-- WHAT THIS EXERCISE ASKS --
**1)** Repeat word for word the lines of the listing, starting with the line that contains "Стандартная" and going on through the last line of the listing.
**2)** Pick up the passage on connector scan scope and rollback safety where it stops and continue writing it.

═══ STUDY TEXT ═══

Estimated effort: 1 day Prevents recurrence: Yes — any connector bug that produces incomplete data triggers the circuit breaker, blocking all destructive operations while preserving downstream processing.


Phase 2: Scan Scope Declaration & Rollback Determinism (P0 — 1-2 days)

Goal: Let connectors declare what they scanned so the platform only removes entities within that scope. Make rollback deterministic by tracking which sync caused each removal.

Review finding addressed (Critical #4): The original rollback mechanism used removed_at ± 5s timestamp matching — this is non-deterministic and could restore paths from unrelated operations. Rollback must use removed_by_sync_id for exact causality tracking.

Review finding addressed (High #5): The original plan trusted connector self-reported completeness.expectedNodeCount to relax circuit breaker thresholds. This is dangerous — a buggy connector could self-report "I expected 0 nodes" and bypass all safety. All safety decisions must be platform-derived from historical baselines.

═══ RECORD EXTRACTS ═══

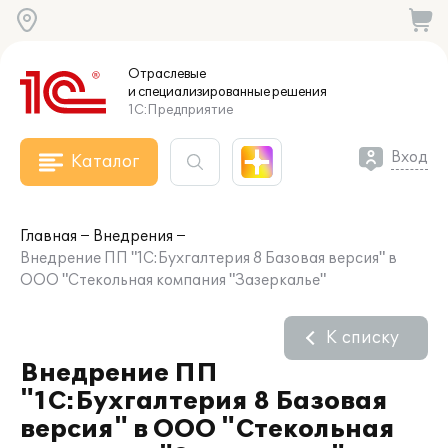
Отраслевые
и специализированные
решения
1С:Предприятие
Вход
Каталог
Главная
Внедрения
Внедрение ПП "1С:Бухгалтерия 8 Базовая версия" в
ООО "Стекольная компания "Зазеркалье"
К списку
Внедрение ПП
"1С:Бухгалтерия 8 Базовая
версия" в ООО "Стекольная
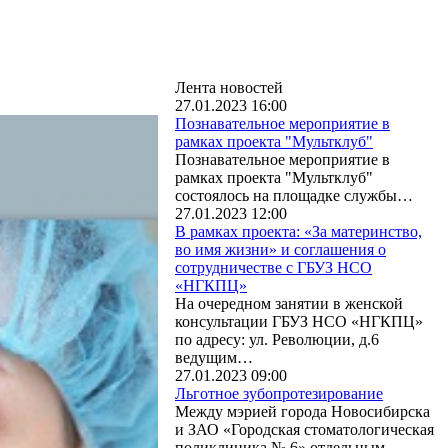
Лента новостей
27.01.2023 16:00
Познавательное мероприятие в
рамках проекта "Мультклуб"
Познавательное мероприятие в
рамках проекта "Мультклуб"
состоялось на площадке службы…
27.01.2023 12:00
В рамках проекта: «За материнство,
во имя жизни» и соглашения о
сотрудничестве с ГБУЗ НСО
«НГКПЦ»
На очередном занятии в женской
консультации ГБУЗ НСО «НГКПЦ»
по адресу: ул. Революции, д.6
ведущим…
27.01.2023 09:00
Льготное зубопротезирование
Между мэрией города Новосибирска
и ЗАО «Городская стоматологическая
поликлиника № 6» отдельным…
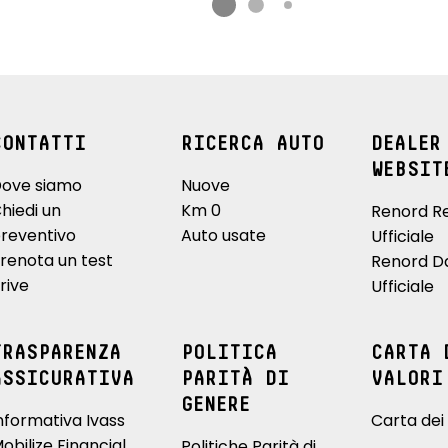
CONTATTI
RICERCA AUTO
DEALER
WEBSIT
ove siamo
Nuove
hiedi un
Km 0
Renord R
reventivo
Auto usate
Ufficiale
renota un test
Renord D
rive
Ufficiale
TRASPARENZA
POLITICA
CARTA 
ASSICURATIVA
PARITÀ DI
VALORI
GENERE
nformativa Ivass
Carta dei 
obilize Financial
Politiche Parità di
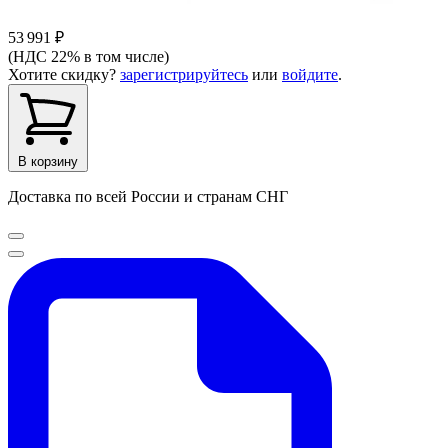
53 991 ₽
(НДС 22% в том числе)
Хотите скидку?
зарегистрируйтесь
или
войдите
.
В корзину
Доставка по всей России и странам СНГ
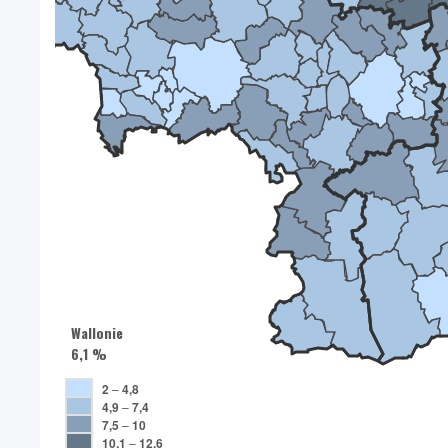
Wallonie
6,1 %
2
–
4,8
4,9
–
7,4
7,5
–
10
10,1
–
12,6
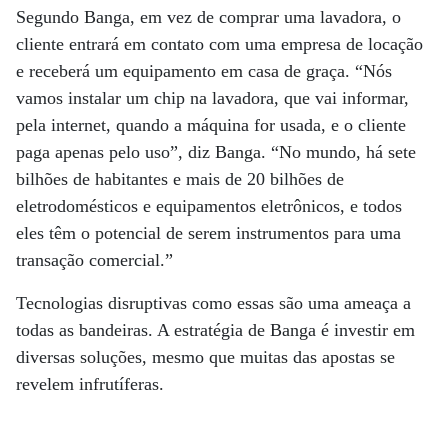
Segundo Banga, em vez de comprar uma lavadora, o
cliente entrará em contato com uma empresa de locação
e receberá um equipamento em casa de graça. “Nós
vamos instalar um chip na lavadora, que vai informar,
pela internet, quando a máquina for usada, e o cliente
paga apenas pelo uso”, diz Banga. “No mundo, há sete
bilhões de habitantes e mais de 20 bilhões de
eletrodomésticos e equipamentos eletrônicos, e todos
eles têm o potencial de serem instrumentos para uma
transação comercial.”
Tecnologias disruptivas como essas são uma ameaça a
todas as bandeiras. A estratégia de Banga é investir em
diversas soluções, mesmo que muitas das apostas se
revelem infrutíferas.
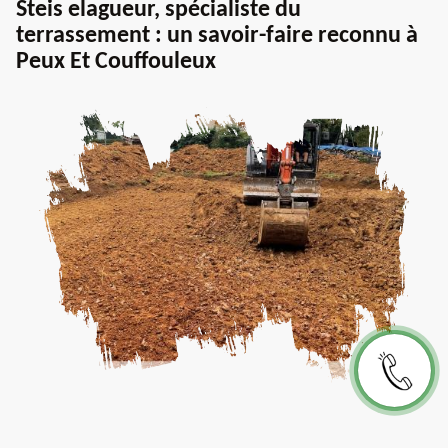
Steis elagueur, spécialiste du
terrassement : un savoir-faire reconnu à
Peux Et Couffouleux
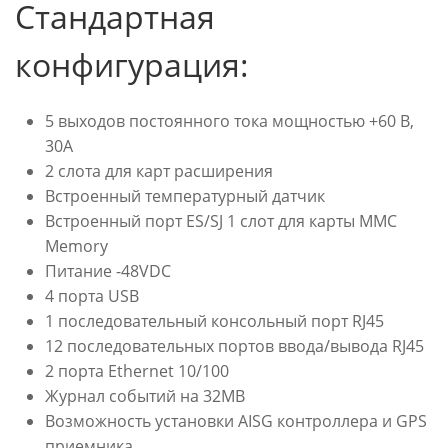
Стандартная
конфигурация:
5 выходов постоянного тока мощностью +60 В,
30А
2 слота для карт расширения
Встроенный температурный датчик
Встроенный порт ES/SJ 1 слот для карты MMC
Memory
Питание -48VDC
4 порта USB
1 последовательный консольный порт RJ45
12 последовательных портов ввода/вывода RJ45
2 порта Ethernet 10/100
Журнал событий на 32MB
Возможность установки AISG контроллера и GPS
приемника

═══

-- RESULTS --
**1)**
Стандартная
конфигурация:
5 выходов постоянного тока мощностью +60 В,
30А
2 слота для карт расширения
Встроенный температурный датчик
Встроенный порт ES/SJ 1 слот для карты MMC
Memory
Питание -48VDC
4 порта USB
1 последовательный консольный порт RJ45
12 последовательных портов ввода/вывода RJ45
2 порта Ethernet 10/100
Журнал событий на 32MB
Возможность установки AISG контроллера и GPS
приемника

**2)**
Review finding addressed (High #7): The current codebase has two gaps: (1) the ingest route does not validate or accept scanScope in the payload, and (2) sync-ingestion.ts:33 hardcodes sync_mode: "full". Both must be addressed for scan scope to function.

2a. NormalizedGraph Schema Extension

File: src/ingestion/types.ts

export interface ScanScope {
/** What this scan covers — only entities matching this scope are eligible for deletion */
mode: "full" | "incremental" | "targeted";

/** Source systems included in this scan (e.g., ["servicenow", "entra_id"]) */
sourceSystems?: string[];

/** Entity types included (e.g., ["workload", "identity"]). If omitted, all types in scope. */
scannedEntityTypes?: string[];

/** Connector self-reported errors — used ONLY for logging/observability, NOT for safety decisions */
errors?: {
errorsEncountered?: number;
partialFailures?: string[];
permissionDenied?: string[];
};
}

export interface NormalizedGraph {
// ... existing fields
scanScope?: ScanScope;
}

Important: The completeness.expectedNodeCount field from the original draft is removed. The platform must never trust connector self-reported node counts for circuit breaker override decisions. All safety thresholds are derived from the platform's own historical baseline (previous successful sync for the same connector + tenant).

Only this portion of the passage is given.